2015 South-Western Hakkari assault refers to a large-scale operation of the Turkish military against Kurdish insurgents in the mountains of south-eastern Turkey, within the frame of the Kurdish–Turkish conflict resulting in the elimination of the Kurdistan Workers' Party (PKK) mountain force structure network resulting in 119 militants killed and an estimated thousands of militants retreating to Iraq. The large scale assault was launched early September 2015 by the Turkish Army commando battalions and concluded in early November 2015.

==Timeline==
According to Turkish sources, on 5 November 2015, the military killed at least 31 PKK militants in ongoing security operations in Turkey's southeastern Hakkari province within 24 hours. According to statements posted on the Turkish General Staff website, the military killed 15 PKK on Wednesday and another 16 members of the organization on Thursday in ongoing security operations in Hakkari province's Yüksekova district.

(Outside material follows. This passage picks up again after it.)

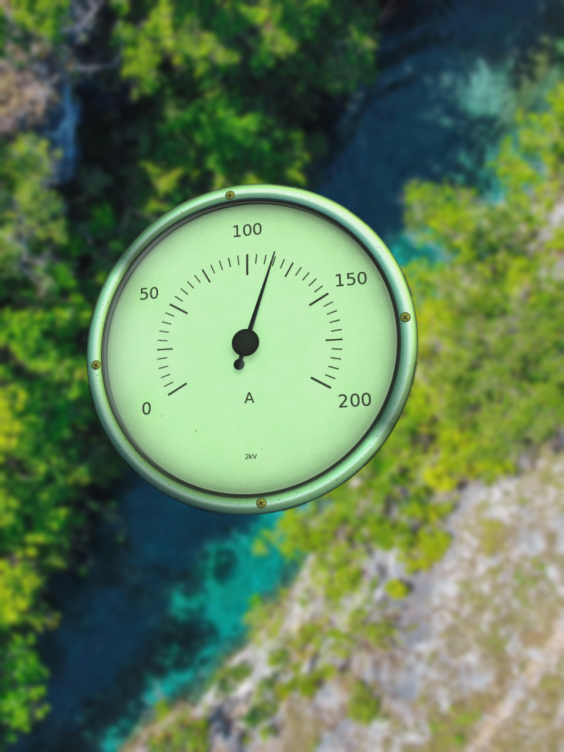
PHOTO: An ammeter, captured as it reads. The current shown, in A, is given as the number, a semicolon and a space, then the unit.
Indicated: 115; A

Anadolu Agency reported local Turkish army sources as saying that the operation in Hakkari lasted from September 27 to November 5 and targeted PKK mountain hideouts, seizing or destroying anti-aircraft guns and other heavy weapons. Troops also destroyed 18 handmade bunkers and an ammunition cache used by the Kurdish militants, an army statement said.

==Casualties==
Turkey announced that during the operation, 119 PKK militants were killed and anti-aircraft guns were seized. 6 Turkish soldiers were killed during the operation.